▶ **Work item**
Look through the records below for the line with "43) How did". Return that line and each one after it up to and including the line with "Law was still", exactly.

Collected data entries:
##############################

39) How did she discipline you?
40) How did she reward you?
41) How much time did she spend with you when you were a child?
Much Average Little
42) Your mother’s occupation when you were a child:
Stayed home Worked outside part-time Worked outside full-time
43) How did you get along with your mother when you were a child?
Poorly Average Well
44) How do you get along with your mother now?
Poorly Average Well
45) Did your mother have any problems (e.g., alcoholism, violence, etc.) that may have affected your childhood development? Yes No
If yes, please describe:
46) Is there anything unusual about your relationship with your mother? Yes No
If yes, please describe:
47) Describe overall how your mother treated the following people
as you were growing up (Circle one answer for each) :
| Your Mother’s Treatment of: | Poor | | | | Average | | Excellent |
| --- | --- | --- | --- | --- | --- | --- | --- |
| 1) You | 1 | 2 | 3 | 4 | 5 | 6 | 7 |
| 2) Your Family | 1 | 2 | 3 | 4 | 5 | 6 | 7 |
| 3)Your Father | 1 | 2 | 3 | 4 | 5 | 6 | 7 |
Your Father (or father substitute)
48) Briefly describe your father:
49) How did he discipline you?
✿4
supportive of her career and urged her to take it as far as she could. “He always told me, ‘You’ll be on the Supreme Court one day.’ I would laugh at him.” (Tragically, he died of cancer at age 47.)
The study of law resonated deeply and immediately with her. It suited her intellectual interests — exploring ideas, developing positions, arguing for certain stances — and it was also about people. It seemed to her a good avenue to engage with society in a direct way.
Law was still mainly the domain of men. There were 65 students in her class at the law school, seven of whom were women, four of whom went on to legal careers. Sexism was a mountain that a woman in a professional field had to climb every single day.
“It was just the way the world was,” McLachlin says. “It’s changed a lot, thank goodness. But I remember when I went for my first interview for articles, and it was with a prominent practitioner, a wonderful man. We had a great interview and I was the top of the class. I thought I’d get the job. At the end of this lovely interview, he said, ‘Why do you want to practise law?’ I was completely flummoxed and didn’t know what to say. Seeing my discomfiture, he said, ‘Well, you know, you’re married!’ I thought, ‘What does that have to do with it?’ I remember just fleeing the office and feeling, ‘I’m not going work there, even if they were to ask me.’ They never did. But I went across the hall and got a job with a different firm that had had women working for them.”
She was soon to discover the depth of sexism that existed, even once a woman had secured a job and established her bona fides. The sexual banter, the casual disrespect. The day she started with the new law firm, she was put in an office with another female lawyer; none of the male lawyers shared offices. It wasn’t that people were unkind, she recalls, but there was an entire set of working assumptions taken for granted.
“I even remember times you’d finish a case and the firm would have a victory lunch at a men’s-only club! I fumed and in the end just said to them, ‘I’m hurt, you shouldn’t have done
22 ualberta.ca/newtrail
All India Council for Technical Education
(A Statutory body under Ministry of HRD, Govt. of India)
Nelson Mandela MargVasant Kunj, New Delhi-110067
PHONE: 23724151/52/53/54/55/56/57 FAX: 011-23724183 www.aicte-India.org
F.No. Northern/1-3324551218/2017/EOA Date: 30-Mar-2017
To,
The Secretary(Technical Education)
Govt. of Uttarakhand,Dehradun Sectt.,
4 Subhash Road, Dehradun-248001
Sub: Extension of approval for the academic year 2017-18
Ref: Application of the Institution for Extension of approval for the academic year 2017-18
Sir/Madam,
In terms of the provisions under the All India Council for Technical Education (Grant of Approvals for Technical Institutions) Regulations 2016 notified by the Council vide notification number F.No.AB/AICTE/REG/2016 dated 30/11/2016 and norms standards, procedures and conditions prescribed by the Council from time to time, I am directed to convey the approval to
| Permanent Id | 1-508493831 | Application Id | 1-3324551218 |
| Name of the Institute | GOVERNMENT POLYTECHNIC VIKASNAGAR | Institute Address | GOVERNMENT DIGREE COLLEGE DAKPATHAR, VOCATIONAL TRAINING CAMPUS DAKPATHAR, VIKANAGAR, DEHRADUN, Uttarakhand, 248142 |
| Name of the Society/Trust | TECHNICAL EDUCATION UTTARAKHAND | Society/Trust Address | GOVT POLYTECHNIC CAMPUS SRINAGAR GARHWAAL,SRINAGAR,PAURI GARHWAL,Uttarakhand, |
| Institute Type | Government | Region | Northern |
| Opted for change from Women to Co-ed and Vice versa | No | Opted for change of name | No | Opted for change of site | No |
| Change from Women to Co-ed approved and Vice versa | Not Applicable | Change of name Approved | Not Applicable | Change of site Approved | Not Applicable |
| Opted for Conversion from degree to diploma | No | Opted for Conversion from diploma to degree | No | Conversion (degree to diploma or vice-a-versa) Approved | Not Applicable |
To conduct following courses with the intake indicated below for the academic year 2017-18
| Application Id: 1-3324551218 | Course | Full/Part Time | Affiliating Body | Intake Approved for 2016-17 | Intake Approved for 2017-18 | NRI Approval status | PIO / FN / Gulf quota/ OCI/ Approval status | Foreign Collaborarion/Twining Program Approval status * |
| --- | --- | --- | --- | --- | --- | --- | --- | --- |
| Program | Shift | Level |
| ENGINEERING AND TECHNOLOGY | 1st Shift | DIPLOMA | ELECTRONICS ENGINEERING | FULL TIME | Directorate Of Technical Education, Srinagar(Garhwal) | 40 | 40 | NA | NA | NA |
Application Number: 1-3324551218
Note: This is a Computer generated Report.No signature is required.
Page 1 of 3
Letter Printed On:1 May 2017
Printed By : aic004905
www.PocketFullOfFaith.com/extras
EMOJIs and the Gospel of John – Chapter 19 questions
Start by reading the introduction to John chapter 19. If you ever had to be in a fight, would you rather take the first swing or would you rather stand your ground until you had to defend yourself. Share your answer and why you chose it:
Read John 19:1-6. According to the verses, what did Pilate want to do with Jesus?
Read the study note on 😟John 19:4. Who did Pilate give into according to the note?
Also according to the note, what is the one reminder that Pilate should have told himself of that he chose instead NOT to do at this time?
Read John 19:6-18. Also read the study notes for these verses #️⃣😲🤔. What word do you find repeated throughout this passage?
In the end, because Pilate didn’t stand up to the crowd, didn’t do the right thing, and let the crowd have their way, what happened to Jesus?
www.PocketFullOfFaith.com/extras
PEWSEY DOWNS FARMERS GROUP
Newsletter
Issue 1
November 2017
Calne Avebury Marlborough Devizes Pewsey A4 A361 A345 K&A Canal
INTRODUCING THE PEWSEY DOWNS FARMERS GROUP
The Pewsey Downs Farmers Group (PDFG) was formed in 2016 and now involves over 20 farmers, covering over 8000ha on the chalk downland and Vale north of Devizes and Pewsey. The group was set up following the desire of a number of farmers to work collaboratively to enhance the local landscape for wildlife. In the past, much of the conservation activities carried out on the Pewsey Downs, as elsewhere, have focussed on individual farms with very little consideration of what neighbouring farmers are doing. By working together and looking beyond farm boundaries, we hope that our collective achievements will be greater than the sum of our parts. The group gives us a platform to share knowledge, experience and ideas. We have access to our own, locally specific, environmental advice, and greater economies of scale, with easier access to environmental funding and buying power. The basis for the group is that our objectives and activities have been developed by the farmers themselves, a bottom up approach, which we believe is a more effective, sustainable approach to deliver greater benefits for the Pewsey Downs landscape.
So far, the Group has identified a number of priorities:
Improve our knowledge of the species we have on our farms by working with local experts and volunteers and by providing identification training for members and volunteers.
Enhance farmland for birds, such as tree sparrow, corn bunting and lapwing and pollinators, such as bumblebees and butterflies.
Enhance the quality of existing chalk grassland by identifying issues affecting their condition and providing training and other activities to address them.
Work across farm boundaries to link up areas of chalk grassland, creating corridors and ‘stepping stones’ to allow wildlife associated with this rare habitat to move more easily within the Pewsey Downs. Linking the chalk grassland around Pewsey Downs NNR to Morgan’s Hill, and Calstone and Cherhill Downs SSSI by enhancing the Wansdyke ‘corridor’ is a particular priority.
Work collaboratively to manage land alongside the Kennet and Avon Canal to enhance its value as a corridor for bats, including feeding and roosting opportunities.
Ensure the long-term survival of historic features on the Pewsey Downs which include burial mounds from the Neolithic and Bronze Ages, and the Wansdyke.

##############################

▶ **Answer below**
43) How did you get along with your mother when you were a child?
Poorly Average Well
44) How do you get along with your mother now?
Poorly Average Well
45) Did your mother have any problems (e.g., alcoholism, violence, etc.) that may have affected your childhood development? Yes No
If yes, please describe:
46) Is there anything unusual about your relationship with your mother? Yes No
If yes, please describe:
47) Describe overall how your mother treated the following people
as you were growing up (Circle one answer for each) :
| Your Mother’s Treatment of: | Poor | | | | Average | | Excellent |
| --- | --- | --- | --- | --- | --- | --- | --- |
| 1) You | 1 | 2 | 3 | 4 | 5 | 6 | 7 |
| 2) Your Family | 1 | 2 | 3 | 4 | 5 | 6 | 7 |
| 3)Your Father | 1 | 2 | 3 | 4 | 5 | 6 | 7 |
Your Father (or father substitute)
48) Briefly describe your father:
49) How did he discipline you?
✿4
supportive of her career and urged her to take it as far as she could. “He always told me, ‘You’ll be on the Supreme Court one day.’ I would laugh at him.” (Tragically, he died of cancer at age 47.)
The study of law resonated deeply and immediately with her. It suited her intellectual interests — exploring ideas, developing positions, arguing for certain stances — and it was also about people. It seemed to her a good avenue to engage with society in a direct way.
Law was still mainly the domain of men. There were 65 students in her class at the law school, seven of whom were women, four of whom went on to legal careers. Sexism was a mountain that a woman in a professional field had to climb every single day.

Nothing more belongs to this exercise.